Task directions: Format the lines of the listing as a numbered list, starting at the beginning of the listing and ending at the line that contains "2023年4月内閣府 科学技術・イノベーション推進事務局参事官（インフラ・防", with both ends included. Leave out any blank lines.

[Transcribed page contents]
%%

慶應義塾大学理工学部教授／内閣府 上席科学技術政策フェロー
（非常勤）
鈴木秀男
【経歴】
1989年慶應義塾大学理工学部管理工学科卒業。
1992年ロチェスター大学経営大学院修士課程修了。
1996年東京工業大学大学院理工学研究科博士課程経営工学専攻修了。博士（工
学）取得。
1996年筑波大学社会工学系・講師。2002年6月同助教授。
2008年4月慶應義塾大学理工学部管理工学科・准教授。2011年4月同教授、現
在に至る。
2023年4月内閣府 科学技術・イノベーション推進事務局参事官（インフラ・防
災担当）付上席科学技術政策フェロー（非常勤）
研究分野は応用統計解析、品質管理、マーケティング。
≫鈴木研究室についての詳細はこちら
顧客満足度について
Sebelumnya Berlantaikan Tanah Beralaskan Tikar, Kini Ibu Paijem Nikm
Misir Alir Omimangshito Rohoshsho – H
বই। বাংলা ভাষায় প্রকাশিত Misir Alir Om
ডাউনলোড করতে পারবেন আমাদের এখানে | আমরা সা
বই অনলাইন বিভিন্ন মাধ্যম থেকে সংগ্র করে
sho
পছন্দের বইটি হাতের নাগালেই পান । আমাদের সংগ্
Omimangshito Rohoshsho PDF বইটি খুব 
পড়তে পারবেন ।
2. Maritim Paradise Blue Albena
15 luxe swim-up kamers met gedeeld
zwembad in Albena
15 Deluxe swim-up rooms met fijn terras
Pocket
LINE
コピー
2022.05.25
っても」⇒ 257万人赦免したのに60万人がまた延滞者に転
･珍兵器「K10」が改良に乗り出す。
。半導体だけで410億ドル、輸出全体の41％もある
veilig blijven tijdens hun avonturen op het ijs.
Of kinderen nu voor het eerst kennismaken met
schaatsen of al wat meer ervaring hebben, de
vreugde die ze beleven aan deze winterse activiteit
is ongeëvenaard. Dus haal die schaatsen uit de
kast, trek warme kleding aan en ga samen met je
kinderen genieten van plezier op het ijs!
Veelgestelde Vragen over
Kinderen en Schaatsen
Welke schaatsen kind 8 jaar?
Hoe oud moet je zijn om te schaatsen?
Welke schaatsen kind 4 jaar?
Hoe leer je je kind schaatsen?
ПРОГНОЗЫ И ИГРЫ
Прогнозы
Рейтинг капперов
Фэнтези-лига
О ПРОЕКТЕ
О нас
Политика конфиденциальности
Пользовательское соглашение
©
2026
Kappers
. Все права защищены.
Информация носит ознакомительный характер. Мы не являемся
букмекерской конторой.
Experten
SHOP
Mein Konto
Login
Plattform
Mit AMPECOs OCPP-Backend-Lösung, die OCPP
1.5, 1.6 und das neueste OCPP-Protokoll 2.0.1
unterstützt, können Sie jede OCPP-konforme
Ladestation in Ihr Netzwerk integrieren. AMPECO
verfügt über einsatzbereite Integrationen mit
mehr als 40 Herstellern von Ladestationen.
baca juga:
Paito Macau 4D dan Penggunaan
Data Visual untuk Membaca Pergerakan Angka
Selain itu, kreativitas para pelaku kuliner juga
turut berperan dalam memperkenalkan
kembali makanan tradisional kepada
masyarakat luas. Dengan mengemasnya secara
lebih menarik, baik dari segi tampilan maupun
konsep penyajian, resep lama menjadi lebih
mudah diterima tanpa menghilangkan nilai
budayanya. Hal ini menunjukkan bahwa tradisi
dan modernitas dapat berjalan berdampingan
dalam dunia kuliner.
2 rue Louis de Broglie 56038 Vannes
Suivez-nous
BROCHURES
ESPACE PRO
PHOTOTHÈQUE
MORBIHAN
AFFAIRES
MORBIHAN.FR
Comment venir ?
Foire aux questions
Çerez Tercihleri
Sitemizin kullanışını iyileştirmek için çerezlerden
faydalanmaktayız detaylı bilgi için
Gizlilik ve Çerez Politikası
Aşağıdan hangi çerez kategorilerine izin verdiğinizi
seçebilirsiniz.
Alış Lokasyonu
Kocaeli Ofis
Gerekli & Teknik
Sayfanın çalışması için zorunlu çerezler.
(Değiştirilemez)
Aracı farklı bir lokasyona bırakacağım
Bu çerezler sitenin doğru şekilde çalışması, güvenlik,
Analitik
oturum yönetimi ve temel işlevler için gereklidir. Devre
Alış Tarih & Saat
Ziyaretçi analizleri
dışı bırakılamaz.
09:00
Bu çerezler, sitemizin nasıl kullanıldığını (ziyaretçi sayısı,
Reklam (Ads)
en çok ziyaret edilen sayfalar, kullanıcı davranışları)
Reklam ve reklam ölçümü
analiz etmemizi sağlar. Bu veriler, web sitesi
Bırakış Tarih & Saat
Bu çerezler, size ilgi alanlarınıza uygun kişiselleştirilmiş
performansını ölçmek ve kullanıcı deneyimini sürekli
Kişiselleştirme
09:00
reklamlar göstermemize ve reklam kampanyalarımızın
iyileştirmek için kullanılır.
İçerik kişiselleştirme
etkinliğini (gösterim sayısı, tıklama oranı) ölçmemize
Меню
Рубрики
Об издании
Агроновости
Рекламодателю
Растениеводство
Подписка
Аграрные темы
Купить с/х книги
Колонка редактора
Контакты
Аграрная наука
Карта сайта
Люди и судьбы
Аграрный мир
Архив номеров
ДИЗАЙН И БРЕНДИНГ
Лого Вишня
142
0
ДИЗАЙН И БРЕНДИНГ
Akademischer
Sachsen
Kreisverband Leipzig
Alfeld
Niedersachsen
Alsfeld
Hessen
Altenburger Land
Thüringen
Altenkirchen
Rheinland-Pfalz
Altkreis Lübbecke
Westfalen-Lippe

%%

Worked solution:
1. 慶應義塾大学理工学部教授／内閣府 上席科学技術政策フェロー
2. （非常勤）
3. 鈴木秀男
4. 【経歴】
5. 1989年慶應義塾大学理工学部管理工学科卒業。
6. 1992年ロチェスター大学経営大学院修士課程修了。
7. 1996年東京工業大学大学院理工学研究科博士課程経営工学専攻修了。博士（工
8. 学）取得。
9. 1996年筑波大学社会工学系・講師。2002年6月同助教授。
10. 2008年4月慶應義塾大学理工学部管理工学科・准教授。2011年4月同教授、現
11. 在に至る。
12. 2023年4月内閣府 科学技術・イノベーション推進事務局参事官（インフラ・防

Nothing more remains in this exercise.